COPY GZIP HDFS data into vertica
Yes there is GZIP support just need to compile GZIP libs [Vertica Guys helped me finally :)]
here are the steps :
- # cd /opt/vertica/sdk/examples/
- # make
- # vsql -f FilterFunctions.sql
- dbadmin=> CREATE LIBRARY GZipLib AS '/opt/vertica/sdk/examples/build/GZipLib.so';
- dbadmin=> CREATE FILTER GZip AS LANGUAGE 'C++' NAME 'GZipUnpackerFactory' LIBRARY GZipLib;
COPY abc002 SOURCE Hdfs(url='http://hadoop-namenode.com:50070/webhdfs/v1/03-01.txt.gz', username='xyz') filter GZip() DELIMITER E'\t';
Adding to roy answer,
Steps to make(build) are given below, (#2nd step on roy answer)

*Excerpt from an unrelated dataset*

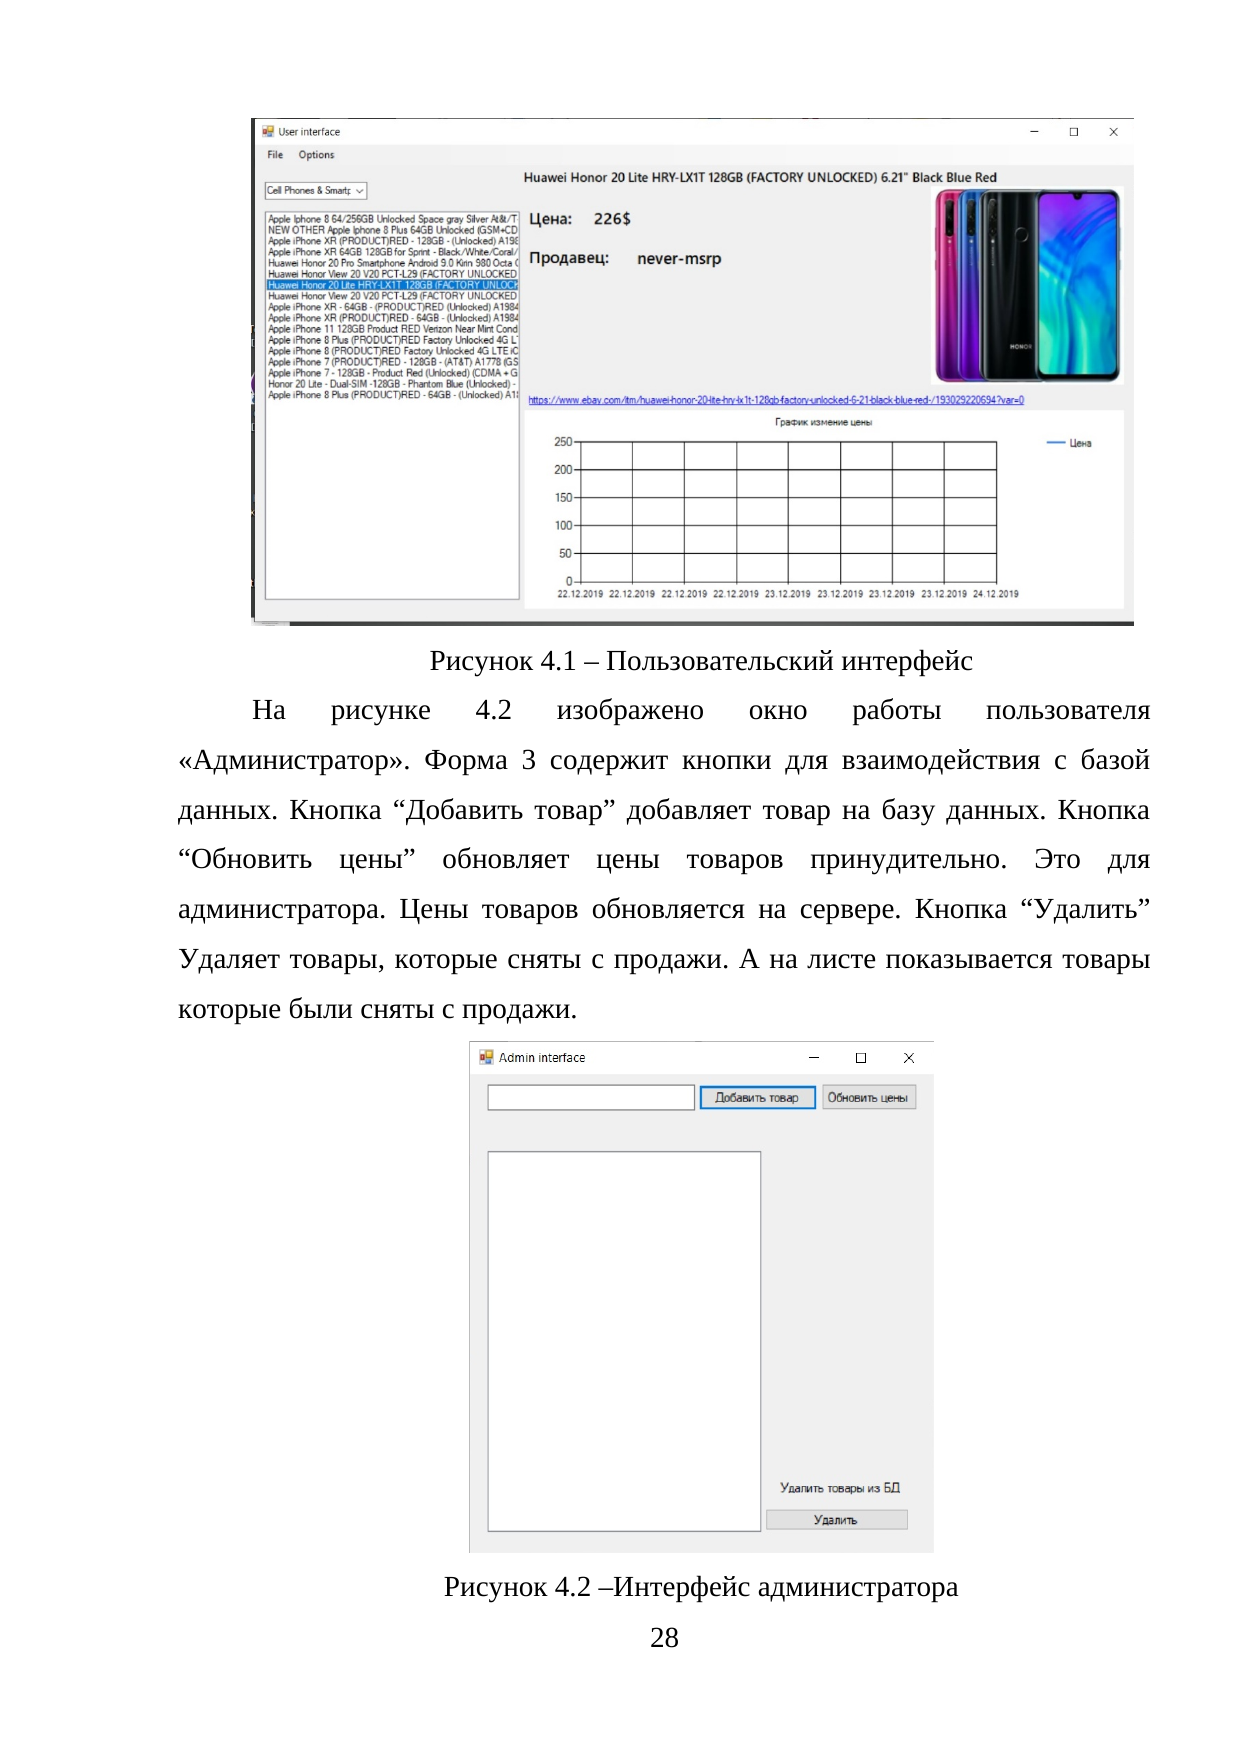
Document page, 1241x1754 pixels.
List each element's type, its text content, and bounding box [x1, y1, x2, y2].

sudo apt-get install g++ sudo apt-get install zlib1g-dev # for gzip g++ -lz -D HAVE_LONG_INT_64 -I /opt/vertica/sdk/include -Wall -shared -Wno-unused-value -fPIC -o /opt/vertica/sdk/examples/build/GZipLib.so /opt/vertica/sdk/examples/FilterFunctions/GZip.cpp /opt/vertica/sdk/include/Vertica.cpp
Hint: -lz flag to link the zlib library statically with GZip.so
It doesn't look like copying from HDFS supports GZIP?:
I don't see it in that doc, in any case.